Other members have expressed unsubstantiated claims that vaccinations could lead to autism.
The anti-vaccine movement has resulted in immediate consequences: the number of encephalitis and whooping cough cases, diseases that are mostly preventable by vaccination, are on the rise in Vietnam.
During the Jan-May period of last year, 119 cases of whooping cough were recorded, with two children eventually killed by the disease. A huge number of those patients were found to have either received no or insufficient vaccinations.
Similarly, while children are expected to get encephalitis vaccinations, 21 cases of infection were recorded in June 2017, with many patients in a critical condition after not being vaccinated.
|A child receives an injection in this photo illustration. Photo: Reuters|
According to health professionals, followers of the ‘following the nature’ trend misunderstand the true meaning of ‘nature.'
“Natural healthcare means if a patient suffers from iron deficiency anemia, doctors should advise them to eat iron-rich fruits and vegetables instead of taking iron pills, which smell bad,” N.T.S., a doctor who claims to “follow the nature the right way," wrote on his Facebook.
Nguyen Ba My Nhi, deputy director of Tu Du Hospital, one of Vietnam’s leading maternity hospitals, also said ‘natural childbirth’ actually means vaginal delivery, rather than giving birth at home.
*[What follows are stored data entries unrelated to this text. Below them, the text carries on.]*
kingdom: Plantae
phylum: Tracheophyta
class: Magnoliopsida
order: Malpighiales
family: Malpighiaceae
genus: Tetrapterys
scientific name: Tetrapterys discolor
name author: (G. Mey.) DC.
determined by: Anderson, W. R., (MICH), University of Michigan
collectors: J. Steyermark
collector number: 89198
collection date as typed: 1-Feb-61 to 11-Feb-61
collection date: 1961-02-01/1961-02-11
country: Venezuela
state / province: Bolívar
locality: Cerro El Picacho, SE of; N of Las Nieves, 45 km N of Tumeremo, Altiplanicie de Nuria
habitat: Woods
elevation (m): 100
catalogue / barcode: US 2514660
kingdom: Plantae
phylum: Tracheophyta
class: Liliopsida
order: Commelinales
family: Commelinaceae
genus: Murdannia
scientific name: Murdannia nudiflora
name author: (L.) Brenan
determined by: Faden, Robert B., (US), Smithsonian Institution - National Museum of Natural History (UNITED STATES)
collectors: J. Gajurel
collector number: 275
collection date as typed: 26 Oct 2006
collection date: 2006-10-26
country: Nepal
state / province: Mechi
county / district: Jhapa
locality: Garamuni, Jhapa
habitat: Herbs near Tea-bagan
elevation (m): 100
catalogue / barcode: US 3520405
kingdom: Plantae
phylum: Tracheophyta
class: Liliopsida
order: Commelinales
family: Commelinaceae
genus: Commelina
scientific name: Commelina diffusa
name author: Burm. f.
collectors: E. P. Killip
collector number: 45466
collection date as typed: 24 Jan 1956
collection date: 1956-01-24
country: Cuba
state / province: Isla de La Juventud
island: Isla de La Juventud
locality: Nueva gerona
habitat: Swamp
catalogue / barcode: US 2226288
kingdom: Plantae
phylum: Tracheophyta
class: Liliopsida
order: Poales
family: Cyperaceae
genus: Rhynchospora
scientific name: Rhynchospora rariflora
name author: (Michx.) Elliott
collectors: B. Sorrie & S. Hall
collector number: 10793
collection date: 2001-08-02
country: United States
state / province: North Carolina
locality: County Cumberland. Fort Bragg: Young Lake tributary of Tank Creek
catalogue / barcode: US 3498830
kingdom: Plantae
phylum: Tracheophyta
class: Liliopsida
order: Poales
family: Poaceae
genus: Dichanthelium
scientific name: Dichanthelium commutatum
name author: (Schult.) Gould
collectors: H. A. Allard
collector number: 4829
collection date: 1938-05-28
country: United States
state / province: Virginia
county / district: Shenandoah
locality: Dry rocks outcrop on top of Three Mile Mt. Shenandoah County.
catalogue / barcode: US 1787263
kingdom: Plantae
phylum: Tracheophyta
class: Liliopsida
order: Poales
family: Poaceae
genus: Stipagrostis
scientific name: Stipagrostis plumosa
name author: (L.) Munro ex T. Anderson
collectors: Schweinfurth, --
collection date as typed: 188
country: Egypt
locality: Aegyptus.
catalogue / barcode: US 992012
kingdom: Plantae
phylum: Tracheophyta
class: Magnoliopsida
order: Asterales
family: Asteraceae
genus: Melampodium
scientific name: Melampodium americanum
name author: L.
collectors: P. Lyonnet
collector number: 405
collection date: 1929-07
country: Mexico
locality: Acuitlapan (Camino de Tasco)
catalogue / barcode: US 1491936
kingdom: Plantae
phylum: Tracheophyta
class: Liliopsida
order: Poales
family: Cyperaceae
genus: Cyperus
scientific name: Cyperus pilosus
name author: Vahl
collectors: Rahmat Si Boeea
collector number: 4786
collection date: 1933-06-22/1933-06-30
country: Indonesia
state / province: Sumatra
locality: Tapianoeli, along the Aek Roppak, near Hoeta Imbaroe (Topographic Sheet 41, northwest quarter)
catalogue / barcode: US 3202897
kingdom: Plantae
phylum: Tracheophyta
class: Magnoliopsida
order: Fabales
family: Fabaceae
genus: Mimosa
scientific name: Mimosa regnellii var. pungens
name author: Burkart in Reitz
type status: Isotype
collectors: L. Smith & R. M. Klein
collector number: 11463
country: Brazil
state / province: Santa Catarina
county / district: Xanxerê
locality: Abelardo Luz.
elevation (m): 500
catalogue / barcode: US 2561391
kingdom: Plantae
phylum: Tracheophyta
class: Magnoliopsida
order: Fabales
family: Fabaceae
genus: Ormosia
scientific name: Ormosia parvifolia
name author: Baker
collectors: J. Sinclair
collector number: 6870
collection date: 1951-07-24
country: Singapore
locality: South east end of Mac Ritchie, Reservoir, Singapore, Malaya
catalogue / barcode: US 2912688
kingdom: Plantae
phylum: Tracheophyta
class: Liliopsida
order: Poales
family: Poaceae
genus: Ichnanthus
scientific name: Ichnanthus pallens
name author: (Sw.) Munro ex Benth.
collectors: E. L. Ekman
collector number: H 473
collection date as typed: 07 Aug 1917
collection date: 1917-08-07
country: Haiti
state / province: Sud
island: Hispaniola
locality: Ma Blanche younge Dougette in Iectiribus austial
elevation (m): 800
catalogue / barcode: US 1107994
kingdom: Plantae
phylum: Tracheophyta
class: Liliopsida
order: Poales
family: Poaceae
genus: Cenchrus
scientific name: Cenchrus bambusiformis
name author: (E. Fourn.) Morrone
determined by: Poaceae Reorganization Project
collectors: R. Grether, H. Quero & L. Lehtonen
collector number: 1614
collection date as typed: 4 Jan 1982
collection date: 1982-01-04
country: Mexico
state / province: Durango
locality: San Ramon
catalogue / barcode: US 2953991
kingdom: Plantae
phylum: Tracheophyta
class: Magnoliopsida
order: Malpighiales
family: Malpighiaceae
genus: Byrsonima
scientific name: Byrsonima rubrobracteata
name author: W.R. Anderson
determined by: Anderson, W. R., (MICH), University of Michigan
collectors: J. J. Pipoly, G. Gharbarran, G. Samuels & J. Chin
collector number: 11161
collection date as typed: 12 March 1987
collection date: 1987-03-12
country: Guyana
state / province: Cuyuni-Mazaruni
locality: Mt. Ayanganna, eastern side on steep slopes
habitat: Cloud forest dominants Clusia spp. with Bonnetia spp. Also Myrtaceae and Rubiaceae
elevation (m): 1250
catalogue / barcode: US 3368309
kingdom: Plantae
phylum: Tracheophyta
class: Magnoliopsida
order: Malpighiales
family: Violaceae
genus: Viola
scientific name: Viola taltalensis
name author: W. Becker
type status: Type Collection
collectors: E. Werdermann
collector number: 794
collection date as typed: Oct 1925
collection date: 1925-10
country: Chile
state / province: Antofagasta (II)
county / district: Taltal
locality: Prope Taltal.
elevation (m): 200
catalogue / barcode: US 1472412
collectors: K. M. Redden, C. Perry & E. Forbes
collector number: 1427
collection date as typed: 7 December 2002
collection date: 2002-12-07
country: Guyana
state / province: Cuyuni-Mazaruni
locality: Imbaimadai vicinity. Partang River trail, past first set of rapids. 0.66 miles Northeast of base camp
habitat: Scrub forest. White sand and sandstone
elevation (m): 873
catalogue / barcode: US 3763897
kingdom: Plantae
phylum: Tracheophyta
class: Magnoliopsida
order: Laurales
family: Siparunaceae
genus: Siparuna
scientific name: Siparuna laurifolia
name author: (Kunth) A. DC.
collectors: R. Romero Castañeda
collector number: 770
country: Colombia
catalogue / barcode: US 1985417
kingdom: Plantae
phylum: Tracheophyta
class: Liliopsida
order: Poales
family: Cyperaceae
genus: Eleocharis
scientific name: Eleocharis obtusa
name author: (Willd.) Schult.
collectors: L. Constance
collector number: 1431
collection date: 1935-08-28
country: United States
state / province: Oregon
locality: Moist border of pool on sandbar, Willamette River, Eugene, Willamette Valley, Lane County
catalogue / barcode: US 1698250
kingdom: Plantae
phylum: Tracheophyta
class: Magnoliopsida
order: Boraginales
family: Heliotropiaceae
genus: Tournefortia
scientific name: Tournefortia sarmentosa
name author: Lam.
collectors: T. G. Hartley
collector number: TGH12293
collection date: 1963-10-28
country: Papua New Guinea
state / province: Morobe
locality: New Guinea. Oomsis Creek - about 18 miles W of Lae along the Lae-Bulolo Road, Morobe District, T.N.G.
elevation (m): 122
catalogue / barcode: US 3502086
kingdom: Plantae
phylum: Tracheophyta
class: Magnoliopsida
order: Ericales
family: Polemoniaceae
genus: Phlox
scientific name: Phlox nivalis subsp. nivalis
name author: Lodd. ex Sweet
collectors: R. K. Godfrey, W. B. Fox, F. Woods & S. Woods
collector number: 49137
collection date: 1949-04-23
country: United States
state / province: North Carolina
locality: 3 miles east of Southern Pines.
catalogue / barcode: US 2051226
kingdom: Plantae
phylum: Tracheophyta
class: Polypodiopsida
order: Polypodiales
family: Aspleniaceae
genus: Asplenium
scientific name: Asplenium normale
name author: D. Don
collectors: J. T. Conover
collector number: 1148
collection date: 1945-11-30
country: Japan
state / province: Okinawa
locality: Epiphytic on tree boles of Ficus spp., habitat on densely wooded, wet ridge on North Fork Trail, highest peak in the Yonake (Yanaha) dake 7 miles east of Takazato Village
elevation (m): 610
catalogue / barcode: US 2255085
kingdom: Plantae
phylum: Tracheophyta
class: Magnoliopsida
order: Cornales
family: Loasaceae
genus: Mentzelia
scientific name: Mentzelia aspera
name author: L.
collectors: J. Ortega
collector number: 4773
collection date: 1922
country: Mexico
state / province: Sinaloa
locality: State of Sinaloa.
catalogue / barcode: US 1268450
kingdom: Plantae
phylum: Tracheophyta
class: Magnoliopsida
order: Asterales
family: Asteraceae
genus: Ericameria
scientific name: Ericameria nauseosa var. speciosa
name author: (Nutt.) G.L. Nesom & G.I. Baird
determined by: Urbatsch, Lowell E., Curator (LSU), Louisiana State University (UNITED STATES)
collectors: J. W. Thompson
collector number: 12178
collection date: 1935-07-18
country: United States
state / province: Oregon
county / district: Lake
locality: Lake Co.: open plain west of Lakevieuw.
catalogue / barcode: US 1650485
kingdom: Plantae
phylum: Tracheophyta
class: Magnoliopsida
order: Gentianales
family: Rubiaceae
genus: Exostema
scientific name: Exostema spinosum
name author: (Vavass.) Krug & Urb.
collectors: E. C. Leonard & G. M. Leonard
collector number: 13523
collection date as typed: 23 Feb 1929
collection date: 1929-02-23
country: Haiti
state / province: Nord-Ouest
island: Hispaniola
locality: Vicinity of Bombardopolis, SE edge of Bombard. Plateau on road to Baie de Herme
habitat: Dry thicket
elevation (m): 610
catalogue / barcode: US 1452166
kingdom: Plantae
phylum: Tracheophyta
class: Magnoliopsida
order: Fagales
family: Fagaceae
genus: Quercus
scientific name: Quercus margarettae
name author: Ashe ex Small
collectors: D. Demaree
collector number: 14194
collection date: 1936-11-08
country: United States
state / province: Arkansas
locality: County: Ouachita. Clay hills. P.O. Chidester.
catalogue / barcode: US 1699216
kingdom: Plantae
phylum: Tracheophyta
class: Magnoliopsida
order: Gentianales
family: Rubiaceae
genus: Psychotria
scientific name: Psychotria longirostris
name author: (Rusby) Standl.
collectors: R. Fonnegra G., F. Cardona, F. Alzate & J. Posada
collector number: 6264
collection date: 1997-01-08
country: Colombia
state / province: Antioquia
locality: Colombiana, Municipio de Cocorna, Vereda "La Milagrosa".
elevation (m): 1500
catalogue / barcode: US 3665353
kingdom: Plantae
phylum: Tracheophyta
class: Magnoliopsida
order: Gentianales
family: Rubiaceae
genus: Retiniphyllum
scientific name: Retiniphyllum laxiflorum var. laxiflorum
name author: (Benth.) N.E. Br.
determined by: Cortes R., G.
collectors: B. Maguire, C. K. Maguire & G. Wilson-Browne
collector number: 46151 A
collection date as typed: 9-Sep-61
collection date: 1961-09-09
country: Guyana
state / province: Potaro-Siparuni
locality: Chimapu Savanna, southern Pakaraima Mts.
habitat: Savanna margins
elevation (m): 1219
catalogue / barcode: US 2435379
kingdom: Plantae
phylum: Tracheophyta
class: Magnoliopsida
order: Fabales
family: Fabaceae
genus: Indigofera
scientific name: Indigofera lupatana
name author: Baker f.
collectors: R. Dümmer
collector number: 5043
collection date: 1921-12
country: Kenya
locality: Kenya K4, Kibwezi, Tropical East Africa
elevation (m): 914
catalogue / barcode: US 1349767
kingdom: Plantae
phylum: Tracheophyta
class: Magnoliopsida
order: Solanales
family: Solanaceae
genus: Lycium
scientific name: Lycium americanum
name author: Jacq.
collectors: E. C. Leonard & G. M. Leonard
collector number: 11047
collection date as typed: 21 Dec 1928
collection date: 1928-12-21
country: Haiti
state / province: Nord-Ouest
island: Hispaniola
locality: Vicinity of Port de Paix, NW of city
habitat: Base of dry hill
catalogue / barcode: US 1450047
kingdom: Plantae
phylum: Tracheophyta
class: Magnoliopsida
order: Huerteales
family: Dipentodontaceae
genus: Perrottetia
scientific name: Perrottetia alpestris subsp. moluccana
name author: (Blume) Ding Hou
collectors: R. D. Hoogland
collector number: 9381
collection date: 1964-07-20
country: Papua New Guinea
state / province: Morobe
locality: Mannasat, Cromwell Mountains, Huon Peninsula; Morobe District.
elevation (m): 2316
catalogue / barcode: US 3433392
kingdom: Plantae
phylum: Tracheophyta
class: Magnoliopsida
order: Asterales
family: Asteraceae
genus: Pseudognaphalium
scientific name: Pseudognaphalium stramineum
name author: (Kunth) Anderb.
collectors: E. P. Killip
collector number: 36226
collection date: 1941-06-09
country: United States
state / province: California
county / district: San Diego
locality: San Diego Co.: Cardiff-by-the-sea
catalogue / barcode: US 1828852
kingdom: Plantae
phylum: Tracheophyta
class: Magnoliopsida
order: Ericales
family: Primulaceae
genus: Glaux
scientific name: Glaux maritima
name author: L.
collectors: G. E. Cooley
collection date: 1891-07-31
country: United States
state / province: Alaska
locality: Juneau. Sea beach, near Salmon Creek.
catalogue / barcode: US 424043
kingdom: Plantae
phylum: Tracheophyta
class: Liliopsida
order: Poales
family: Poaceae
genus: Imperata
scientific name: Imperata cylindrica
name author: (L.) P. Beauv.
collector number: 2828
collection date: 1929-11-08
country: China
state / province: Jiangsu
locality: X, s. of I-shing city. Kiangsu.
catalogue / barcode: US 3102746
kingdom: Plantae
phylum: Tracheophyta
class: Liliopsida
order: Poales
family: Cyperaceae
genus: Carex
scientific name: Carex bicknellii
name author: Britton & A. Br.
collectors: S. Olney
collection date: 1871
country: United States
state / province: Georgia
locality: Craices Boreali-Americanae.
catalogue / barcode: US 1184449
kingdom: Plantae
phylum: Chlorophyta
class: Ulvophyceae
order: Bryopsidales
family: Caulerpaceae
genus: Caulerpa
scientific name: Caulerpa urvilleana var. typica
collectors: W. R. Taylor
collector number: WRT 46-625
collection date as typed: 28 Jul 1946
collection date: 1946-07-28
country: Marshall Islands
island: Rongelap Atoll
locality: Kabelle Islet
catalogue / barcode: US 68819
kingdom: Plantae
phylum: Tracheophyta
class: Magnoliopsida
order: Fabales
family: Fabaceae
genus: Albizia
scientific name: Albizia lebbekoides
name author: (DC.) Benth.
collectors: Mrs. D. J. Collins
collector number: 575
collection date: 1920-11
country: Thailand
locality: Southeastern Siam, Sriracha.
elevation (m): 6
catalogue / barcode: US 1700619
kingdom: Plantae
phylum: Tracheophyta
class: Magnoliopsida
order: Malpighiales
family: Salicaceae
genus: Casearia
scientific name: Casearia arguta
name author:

“Home birth is dangerous as the labor poses multiple risks to both mother and child, which will lead to fatality without timely help from medical workers,” she said.
Pham Quang Thai, head of the northern branch of the vaccination office under the National Institute of Hygiene and Epidemiology, said the online anti-vaccine movement is mainly to blame for the outbreak of preventable diseases among children.
“When more people refuse to have their children vaccinated, the community’s immunity is reduced, making it easier for outbreaks to occur,” he told Tuoi Tre (Youth) newspaper.
|Doctors are pictured with a newborn baby in Ho Chi Minh City. Photo: Tuoi Tre|
Thai said supporters of the anti-vaccine movement have “relied too much on unverified or inaccurate information” and even information that has been proven false, such as “vaccination leads to autism.”
Vu Ba Quyet, director of the National Hospital of Obstetrics and Gynecology, echoed Mai’s view, adding that “something must be done” to stop “impressionable women from believing in health trends that drag back civilization.”